On Saturday, the campaign scored its biggest turnout yet, with tens of thousands converging on a downtown square in Beirut for a virtually unprecedented protest.
At the end of the demonstration, activists gave the government 72 hours to meet their demands, but they began their sit-in several hours before the deadline expired.
"(We began early) for the element of surprise," Bourjeily told AFP, adding additional measures could be announced later Tuesday.
"It will depend on the response of the government."
- 'Trash piling up' -
Fellow organiser Marwan Maalouf laid the blame directly on Mashnuq, who has been criticised for failing to draw up a solution to the trash crisis.
"The trash is piling up in homes everywhere, and who is responsible for this situation? It's the minister of environment," Maalouf said.
The closure of the landfill was announced last year, but despite the lead time, the government found no alternative.
As an interim solution, municipalities have been dumping trash in empty lots, river beds and valleys.
Mashnuq has said he will not resign, but he withdrew on Monday from the cabinet committee dealing with the crisis.
Media reported that Mashnuq left the embassy in a motorcade after the protesters had been evicted.

Apply what you read -
1. In the Beirut trash-protest text, how long did activists give the government to meet their demands?
2. Carry the Beirut trash-protest text forward from its last sentence.

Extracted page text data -
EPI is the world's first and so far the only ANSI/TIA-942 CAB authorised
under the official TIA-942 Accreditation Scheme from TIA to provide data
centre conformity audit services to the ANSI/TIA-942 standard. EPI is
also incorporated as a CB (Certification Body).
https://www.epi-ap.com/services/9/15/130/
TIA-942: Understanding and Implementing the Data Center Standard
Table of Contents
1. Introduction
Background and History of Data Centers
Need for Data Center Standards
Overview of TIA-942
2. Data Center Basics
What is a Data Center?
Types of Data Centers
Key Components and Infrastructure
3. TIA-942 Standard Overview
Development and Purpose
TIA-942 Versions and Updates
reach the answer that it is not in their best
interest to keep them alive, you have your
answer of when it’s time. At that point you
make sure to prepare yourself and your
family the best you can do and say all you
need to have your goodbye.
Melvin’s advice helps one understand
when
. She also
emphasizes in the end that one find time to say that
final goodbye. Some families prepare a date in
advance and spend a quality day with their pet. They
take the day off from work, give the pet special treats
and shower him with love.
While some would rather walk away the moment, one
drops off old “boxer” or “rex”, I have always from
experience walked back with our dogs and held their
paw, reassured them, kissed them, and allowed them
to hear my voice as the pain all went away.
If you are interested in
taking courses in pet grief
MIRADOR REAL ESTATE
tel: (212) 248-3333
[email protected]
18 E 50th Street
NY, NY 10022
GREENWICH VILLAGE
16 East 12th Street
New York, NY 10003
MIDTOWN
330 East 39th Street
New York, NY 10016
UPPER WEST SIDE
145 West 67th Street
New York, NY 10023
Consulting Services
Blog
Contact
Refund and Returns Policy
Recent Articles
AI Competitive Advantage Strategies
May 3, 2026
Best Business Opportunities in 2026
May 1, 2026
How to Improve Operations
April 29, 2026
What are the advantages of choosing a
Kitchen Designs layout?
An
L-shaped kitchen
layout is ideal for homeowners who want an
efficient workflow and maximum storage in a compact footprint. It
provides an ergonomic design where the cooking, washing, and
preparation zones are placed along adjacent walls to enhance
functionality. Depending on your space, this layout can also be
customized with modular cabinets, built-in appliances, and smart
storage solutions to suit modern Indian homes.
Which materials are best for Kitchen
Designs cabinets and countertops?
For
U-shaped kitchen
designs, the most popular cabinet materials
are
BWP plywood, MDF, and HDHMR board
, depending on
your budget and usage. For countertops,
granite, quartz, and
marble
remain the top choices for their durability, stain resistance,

Solved problems -
1. 72 hours

2.
A source close to Prime Minister Tammam Salam called on demonstrators "to wait for two or three days" to hear the proposals of an ad hoc committee set up Monday and headed by Culture Minister Akram Chehayeb.
Throughout the sit-in, a crowd of supporters demonstrated outside the ministry.
"We don't want the parliament of trash, or the parliament of extension," they sang, referring to the Lebanese legislature which has extended its own term twice since 2009.
Parliament has been unable to elect a president since the Michel Sleiman's term expired in May 2014, and deep political rifts have left the cabinet too divided to function.
Parliament speaker Nabih Berri has called for a dialogue among various political leaders to begin September 9, but activists called the plan a bid to divert attention from their demands.